Engineers from Colorado will design medical-grade, mass-producible masks for COVID-19 response

6 May, 2020

Colorado State University engineers are now poised to help fulfill projected demand for close to 50,000 medical masks per day for nurses, doctors and other health care providers. In support of their efforts, they’ve received a $25,000 grant from the Colorado Clinical and Translational Sciences Institute under the COVID-19-Related Research Pilot program,, which just announced four statewide winners out of over 50 applicants.

The CSU team led by David Prawel, associate research professor in mechanical engineering, will spend the next three to four months using their expertise in 3D printing and prototyping to create, test and certify a medical-grade, personal protective mask that can be mass-produced.

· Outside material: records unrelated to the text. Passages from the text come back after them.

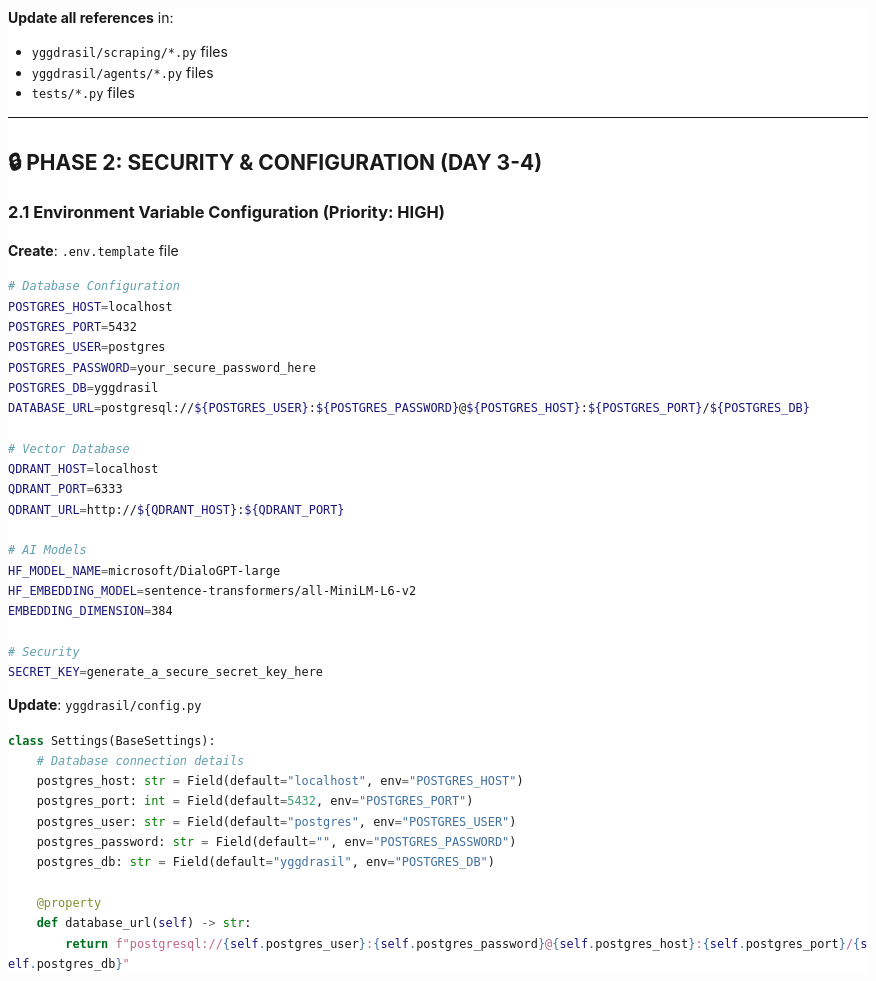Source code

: **Update all references** in:
- `yggdrasil/scraping/*.py` files  
- `yggdrasil/agents/*.py` files
- `tests/*.py` files

---

## 🔒 **PHASE 2: SECURITY & CONFIGURATION (DAY 3-4)**

### **2.1 Environment Variable Configuration (Priority: HIGH)**

**Create**: `.env.template` file
```bash
# Database Configuration
POSTGRES_HOST=localhost
POSTGRES_PORT=5432
POSTGRES_USER=postgres
POSTGRES_PASSWORD=your_secure_password_here
POSTGRES_DB=yggdrasil
DATABASE_URL=postgresql://${POSTGRES_USER}:${POSTGRES_PASSWORD}@${POSTGRES_HOST}:${POSTGRES_PORT}/${POSTGRES_DB}

# Vector Database
QDRANT_HOST=localhost
QDRANT_PORT=6333
QDRANT_URL=http://${QDRANT_HOST}:${QDRANT_PORT}

# AI Models
HF_MODEL_NAME=microsoft/DialoGPT-large
HF_EMBEDDING_MODEL=sentence-transformers/all-MiniLM-L6-v2
EMBEDDING_DIMENSION=384

# Security
SECRET_KEY=generate_a_secure_secret_key_here
```

**Update**: `yggdrasil/config.py`
```python
class Settings(BaseSettings):
    # Database connection details
    postgres_host: str = Field(default="localhost", env="POSTGRES_HOST")
    postgres_port: int = Field(default=5432, env="POSTGRES_PORT") 
    postgres_user: str = Field(default="postgres", env="POSTGRES_USER")
    postgres_password: str = Field(default="", env="POSTGRES_PASSWORD")
    postgres_db: str = Field(default="yggdrasil", env="POSTGRES_DB")
    
    @property
    def database_url(self) -> str:
        return f"postgresql://{self.postgres_user}:{self.postgres_password}@{self.postgres_host}:{self.postgres_port}/{self.postgres_db}"
```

The team will research existing mask designs and combine the best of what they can find or improve upon. They will choose a design that can be prototyped on a 3D printer, that passes NIOSH standards, and crucially, can be made with existing plastics manufacturing procedures.

Their end product will be a mask that meets or exceeds National Institute for Occupational Safety and Health (NIOSH) federal standards for N95 respirators, which offer a very high level of protection for workers exposed to breathable aerosolized particles. Health care workers caring for COVID-19 patients need N95-certified masks to protect them from breathing shed viral particles. The CSU team’s goal is to satisfy growing demand for such masks, first for the state of Colorado, and beyond if needed.